Codex CLI v0.128.0 loads local skills from ~/.codex/skills, but it does not expose custom marketplace slash commands in the / menu. Install the generated skills directly:

tmpdir="$(mktemp -d)"
git clone https://github.com/CharlieGreenman/ghostty-dynamic-themes.git "$tmpdir/ghostty-dynamic-themes"
mkdir -p ~/.codex/skills
rm -rf ~/.codex/skills/apply-theme ~/.codex/skills/random-theme
cp -R "$tmpdir/ghostty-dynamic-themes/skills/apply-theme" ~/.codex/skills/apply-theme
cp -R "$tmpdir/ghostty-dynamic-themes/skills/random-theme" ~/.codex/skills/random-theme

Restart Codex, then use the $ skills picker or invoke the skills directly:

$apply-theme "Catppuccin Frappe"
$random-theme

You can also ask Codex naturally:

"Use the apply-theme skill to switch Ghostty to Catppuccin Frappe"

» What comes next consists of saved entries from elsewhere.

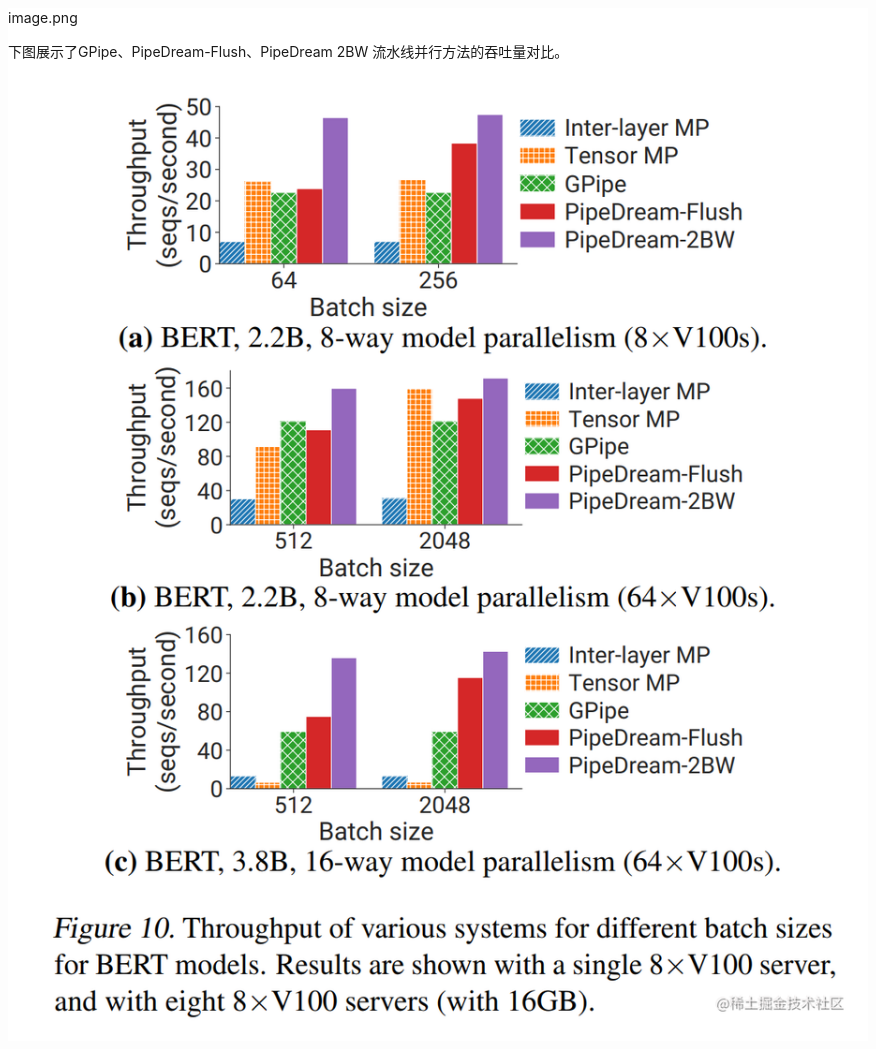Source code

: image.png

下图展示了GPipe、PipeDream-Flush、PipeDream 2BW 流水线并行方法的吞吐量对比。

![img](../../imgs/v2-6e9dd280dcb02e2800bd84603fa1fc4f_1440w.jpg)
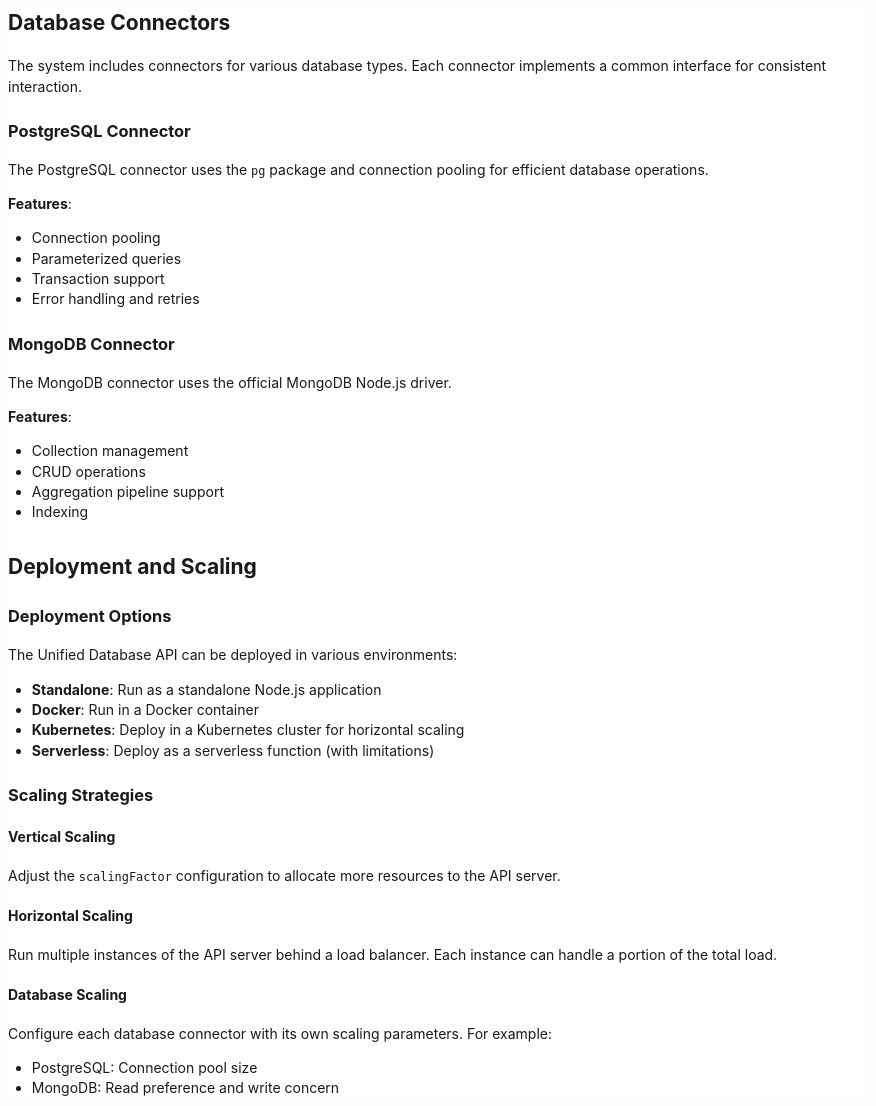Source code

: ## Database Connectors

The system includes connectors for various database types. Each connector implements a common interface for consistent interaction.

### PostgreSQL Connector

The PostgreSQL connector uses the `pg` package and connection pooling for efficient database operations.

**Features**:
- Connection pooling
- Parameterized queries
- Transaction support
- Error handling and retries

### MongoDB Connector

The MongoDB connector uses the official MongoDB Node.js driver.

**Features**:
- Collection management
- CRUD operations
- Aggregation pipeline support
- Indexing

## Deployment and Scaling

### Deployment Options

The Unified Database API can be deployed in various environments:

- **Standalone**: Run as a standalone Node.js application
- **Docker**: Run in a Docker container
- **Kubernetes**: Deploy in a Kubernetes cluster for horizontal scaling
- **Serverless**: Deploy as a serverless function (with limitations)

### Scaling Strategies

#### Vertical Scaling

Adjust the `scalingFactor` configuration to allocate more resources to the API server.

#### Horizontal Scaling

Run multiple instances of the API server behind a load balancer. Each instance can handle a portion of the total load.

#### Database Scaling

Configure each database connector with its own scaling parameters. For example:

- PostgreSQL: Connection pool size
- MongoDB: Read preference and write concern

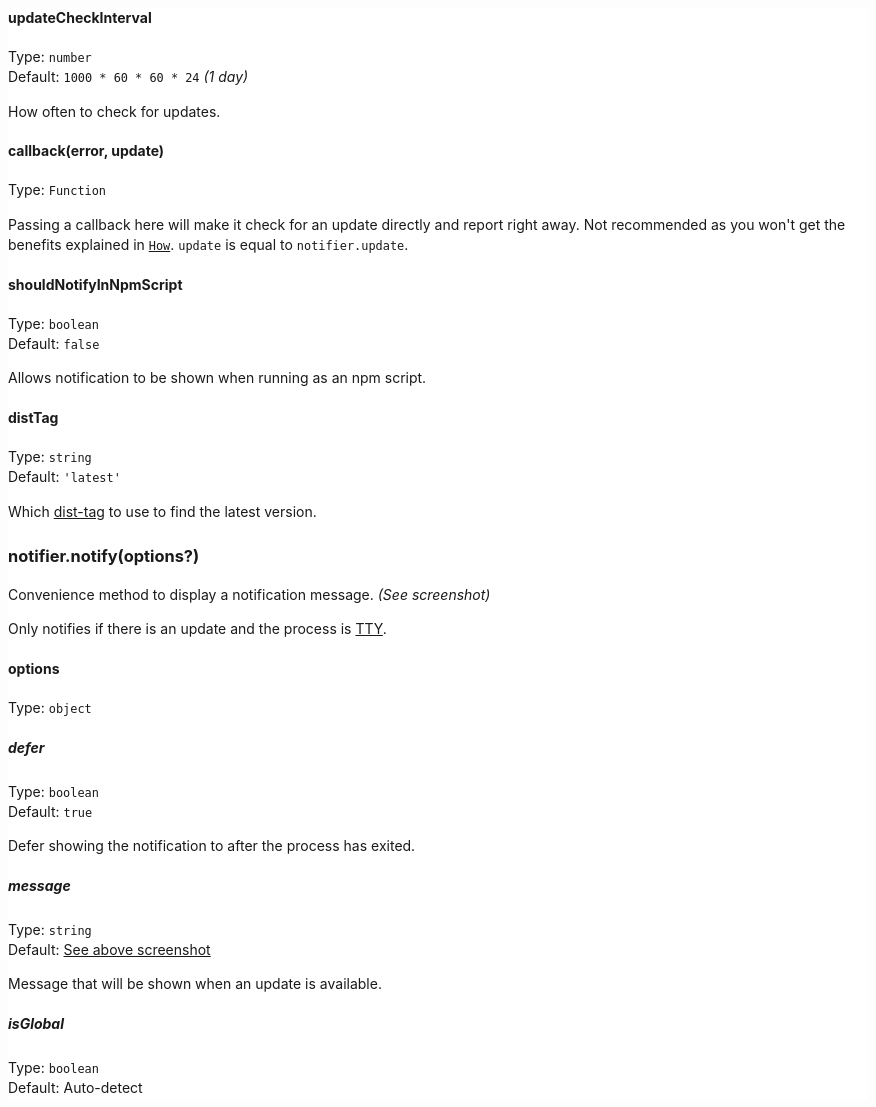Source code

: #### updateCheckInterval

Type: `number`\
Default: `1000 * 60 * 60 * 24` *(1 day)*

How often to check for updates.

#### callback(error, update)

Type: `Function`

Passing a callback here will make it check for an update directly and report right away. Not recommended as you won't get the benefits explained in [`How`](#how). `update` is equal to `notifier.update`.

#### shouldNotifyInNpmScript

Type: `boolean`\
Default: `false`

Allows notification to be shown when running as an npm script.

#### distTag

Type: `string`\
Default: `'latest'`

Which [dist-tag](https://docs.npmjs.com/adding-dist-tags-to-packages) to use to find the latest version.

### notifier.notify(options?)

Convenience method to display a notification message. *(See screenshot)*

Only notifies if there is an update and the process is [TTY](https://nodejs.org/api/process.html#process_a_note_on_process_i_o).

#### options

Type: `object`

##### defer

Type: `boolean`\
Default: `true`

Defer showing the notification to after the process has exited.

##### message

Type: `string`\
Default: [See above screenshot](https://github.com/yeoman/update-notifier#update-notifier-)

Message that will be shown when an update is available.

##### isGlobal

Type: `boolean`\
Default: Auto-detect
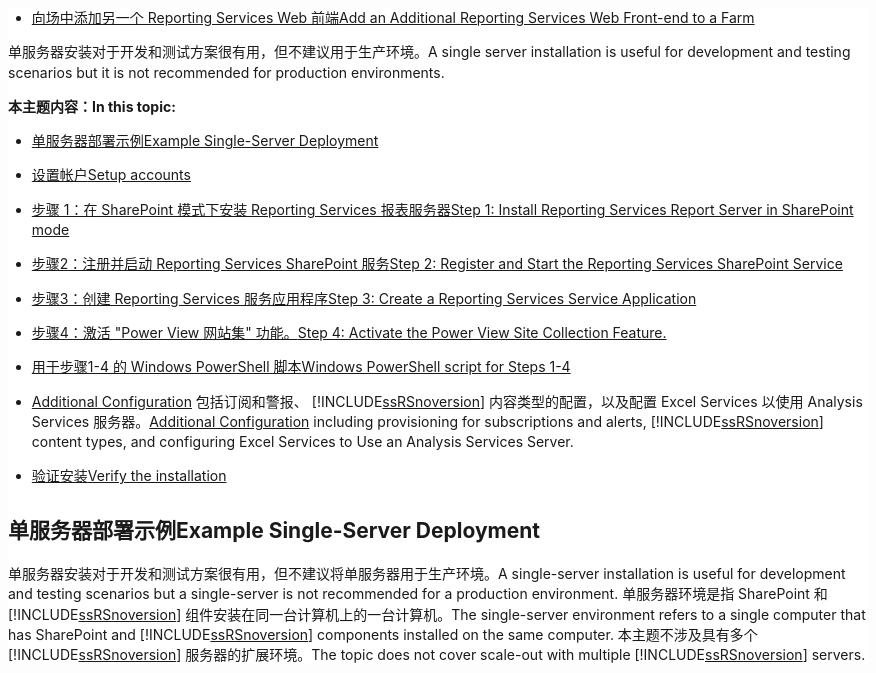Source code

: -   [<span data-ttu-id="f1dc1-109">向场中添加另一个 Reporting Services Web 前端</span><span class="sxs-lookup"><span data-stu-id="f1dc1-109">Add an Additional Reporting Services Web Front-end to a Farm</span></span>](../../reporting-services/install-windows/add-an-additional-reporting-services-web-front-end-to-a-farm.md)  
  
 <span data-ttu-id="f1dc1-110">单服务器安装对于开发和测试方案很有用，但不建议用于生产环境。</span><span class="sxs-lookup"><span data-stu-id="f1dc1-110">A single server installation is useful for development and testing scenarios but it is not recommended for production environments.</span></span>  
  
 <span data-ttu-id="f1dc1-111">**本主题内容：**</span><span class="sxs-lookup"><span data-stu-id="f1dc1-111">**In this topic:**</span></span>  
  
-   [<span data-ttu-id="f1dc1-112">单服务器部署示例</span><span class="sxs-lookup"><span data-stu-id="f1dc1-112">Example Single-Server Deployment</span></span>](#bkmk_singleserver)  
  
-   [<span data-ttu-id="f1dc1-113">设置帐户</span><span class="sxs-lookup"><span data-stu-id="f1dc1-113">Setup accounts</span></span>](#bkmk_setupaccounts)  
  
-   [<span data-ttu-id="f1dc1-114">步骤 1：在 SharePoint 模式下安装 Reporting Services 报表服务器</span><span class="sxs-lookup"><span data-stu-id="f1dc1-114">Step 1: Install Reporting Services Report Server in SharePoint mode</span></span>](#bkmk_install_SSRS)  
  
-   [<span data-ttu-id="f1dc1-115">步骤2：注册并启动 Reporting Services SharePoint 服务</span><span class="sxs-lookup"><span data-stu-id="f1dc1-115">Step 2: Register and Start the Reporting Services SharePoint Service</span></span>](#bkmk_install_SSRS_sharedservice)  
  
-   [<span data-ttu-id="f1dc1-116">步骤3：创建 Reporting Services 服务应用程序</span><span class="sxs-lookup"><span data-stu-id="f1dc1-116">Step 3: Create a Reporting Services Service Application</span></span>](#bkmk_create_serrviceapplication)  
  
-   [<span data-ttu-id="f1dc1-117">步骤4：激活 "Power View 网站集" 功能。</span><span class="sxs-lookup"><span data-stu-id="f1dc1-117">Step 4: Activate the Power View Site Collection Feature.</span></span>](#bkmk_powerview)  
  
-   [<span data-ttu-id="f1dc1-118">用于步骤1-4 的 Windows PowerShell 脚本</span><span class="sxs-lookup"><span data-stu-id="f1dc1-118">Windows PowerShell script for Steps 1-4</span></span>](#bkmk_full_script)  
  
-   <span data-ttu-id="f1dc1-119">[Additional Configuration](#bkmk_additional_config) 包括订阅和警报、 [!INCLUDE[ssRSnoversion](../../includes/ssrsnoversion-md.md)] 内容类型的配置，以及配置 Excel Services 以使用 Analysis Services 服务器。</span><span class="sxs-lookup"><span data-stu-id="f1dc1-119">[Additional Configuration](#bkmk_additional_config) including provisioning for subscriptions and alerts, [!INCLUDE[ssRSnoversion](../../includes/ssrsnoversion-md.md)] content types, and configuring Excel Services to Use an Analysis Services Server.</span></span>  
  
-   [<span data-ttu-id="f1dc1-120">验证安装</span><span class="sxs-lookup"><span data-stu-id="f1dc1-120">Verify the installation</span></span>](#bkmk_verify_installation)  
  
##  <a name="example-single-server-deployment"></a><a name="bkmk_singleserver"></a><span data-ttu-id="f1dc1-121">单服务器部署示例</span><span class="sxs-lookup"><span data-stu-id="f1dc1-121">Example Single-Server Deployment</span></span>  
 <span data-ttu-id="f1dc1-122">单服务器安装对于开发和测试方案很有用，但不建议将单服务器用于生产环境。</span><span class="sxs-lookup"><span data-stu-id="f1dc1-122">A single-server installation is useful for development and testing scenarios but a single-server is not recommended for a production environment.</span></span> <span data-ttu-id="f1dc1-123">单服务器环境是指 SharePoint 和 [!INCLUDE[ssRSnoversion](../../includes/ssrsnoversion-md.md)] 组件安装在同一台计算机上的一台计算机。</span><span class="sxs-lookup"><span data-stu-id="f1dc1-123">The single-server environment refers to a single computer that has SharePoint and [!INCLUDE[ssRSnoversion](../../includes/ssrsnoversion-md.md)] components installed on the same computer.</span></span> <span data-ttu-id="f1dc1-124">本主题不涉及具有多个 [!INCLUDE[ssRSnoversion](../../includes/ssrsnoversion-md.md)] 服务器的扩展环境。</span><span class="sxs-lookup"><span data-stu-id="f1dc1-124">The topic does not cover scale-out with multiple [!INCLUDE[ssRSnoversion](../../includes/ssrsnoversion-md.md)] servers.</span></span>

To update later, run the same install commands again.

Codex Plugin Marketplace

This repository also includes a canonical Codex plugin bundle at plugins/ghostty-dynamic-themes, referenced by .agents/plugins/marketplace.json. Add it as a marketplace with:

codex plugin marketplace add CharlieGreenman/ghostty-dynamic-themes

On Codex surfaces that expose custom marketplace plugin commands, use:

  • /ghostty-dynamic-themes:apply-theme Catppuccin Frappe — apply a specific theme
  • /ghostty-dynamic-themes:random-theme — switch to a random theme

If codex plugin marketplace add says the marketplace already exists, update it:

codex plugin marketplace upgrade ghostty-plugins

7. Use with an AI Agent (Claude Code, Codex, etc.)

Ask your AI agent:

"Switch my terminal to Ardoise"

See AGENTS.md for full AI agent instructions. The short version:

bash <(curl -sL https://raw.githubusercontent.com/CharlieGreenman/ghostty-dynamic-themes/main/apply-theme.sh) "Ardoise" --tty

Why not just printf? AI agent Bash tools capture stdout — escape sequences never reach the terminal. The --tty flag writes directly to the parent TTY device, bypassing the capture. Theme names are case-sensitive and match ghostty +list-themes output exactly.

Agent Harnesses

Agent-facing instructions and commands are authored once in iso/ and generated with @razroo/iso-harness:

npm install
npm run build:harnesses

This keeps AGENTS.md, CLAUDE.md, Cursor rules, Claude commands, OpenCode skills, Pi prompts, and the shared plugin skills/ and commands/ directories in sync. The Claude and Codex plugin marketplace metadata in .claude-plugin/, .codex-plugin/, and .agents/plugins/ is still maintained separately because plugin metadata and hooks are outside iso-harness v1.

Best Practice: Color as Meaning

Use themes to encode context, not just aesthetics:

Color Tone Meaning
Red-tinted Production
Yellow-tinted Staging
Blue-tinted Development
Green-tinted Local

Limitations

  • Does not persist across new terminal windows (re-apply on shell init)
  • Some TUI apps override terminal colors while running
  • Only sets the 16-color palette + fg/bg/cursor (not extended 256-color)

How This Was Generated

All 463 themes were scraped from Ghostty's built-in theme files (/Applications/Ghostty.app/Contents/Resources/ghostty/themes/) and converted to shell functions using OSC escape sequences.

License

The theme color values originate from the Ghostty project. This repo simply reformats them as escape sequences for dynamic use.